Stored data entries
====

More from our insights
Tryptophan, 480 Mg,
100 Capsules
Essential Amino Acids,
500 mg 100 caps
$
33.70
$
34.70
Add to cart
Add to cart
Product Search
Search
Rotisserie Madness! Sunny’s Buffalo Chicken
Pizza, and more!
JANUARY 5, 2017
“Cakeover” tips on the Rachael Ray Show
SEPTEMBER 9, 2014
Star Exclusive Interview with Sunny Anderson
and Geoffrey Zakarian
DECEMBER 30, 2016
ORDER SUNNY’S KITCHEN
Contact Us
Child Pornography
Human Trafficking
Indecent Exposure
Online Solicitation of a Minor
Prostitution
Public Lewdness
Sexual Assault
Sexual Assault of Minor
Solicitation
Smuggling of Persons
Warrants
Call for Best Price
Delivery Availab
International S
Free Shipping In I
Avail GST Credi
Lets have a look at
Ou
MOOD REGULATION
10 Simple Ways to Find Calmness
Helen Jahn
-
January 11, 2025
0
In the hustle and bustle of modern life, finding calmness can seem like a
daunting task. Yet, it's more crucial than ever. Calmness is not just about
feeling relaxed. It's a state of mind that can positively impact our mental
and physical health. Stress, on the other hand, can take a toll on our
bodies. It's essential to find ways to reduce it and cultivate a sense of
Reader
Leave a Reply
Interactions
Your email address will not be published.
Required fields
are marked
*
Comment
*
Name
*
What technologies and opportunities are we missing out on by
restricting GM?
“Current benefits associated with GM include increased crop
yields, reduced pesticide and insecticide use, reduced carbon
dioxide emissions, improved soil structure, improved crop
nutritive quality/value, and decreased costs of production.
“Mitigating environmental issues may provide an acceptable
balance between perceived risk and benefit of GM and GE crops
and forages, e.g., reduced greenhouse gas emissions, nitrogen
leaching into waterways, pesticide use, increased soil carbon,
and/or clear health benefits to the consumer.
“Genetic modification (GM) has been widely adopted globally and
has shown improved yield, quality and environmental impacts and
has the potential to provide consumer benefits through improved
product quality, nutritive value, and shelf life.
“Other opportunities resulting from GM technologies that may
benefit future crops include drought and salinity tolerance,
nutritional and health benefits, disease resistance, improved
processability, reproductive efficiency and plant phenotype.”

====

## Work instruction
In the answer, give the lines from the first line of the data through the line with "SEPTEMBER 9, 2014", exactly as they appear and with no additions.

## Written solution
More from our insights
Tryptophan, 480 Mg,
100 Capsules
Essential Amino Acids,
500 mg 100 caps
$
33.70
$
34.70
Add to cart
Add to cart
Product Search
Search
Rotisserie Madness! Sunny’s Buffalo Chicken
Pizza, and more!
JANUARY 5, 2017
“Cakeover” tips on the Rachael Ray Show
SEPTEMBER 9, 2014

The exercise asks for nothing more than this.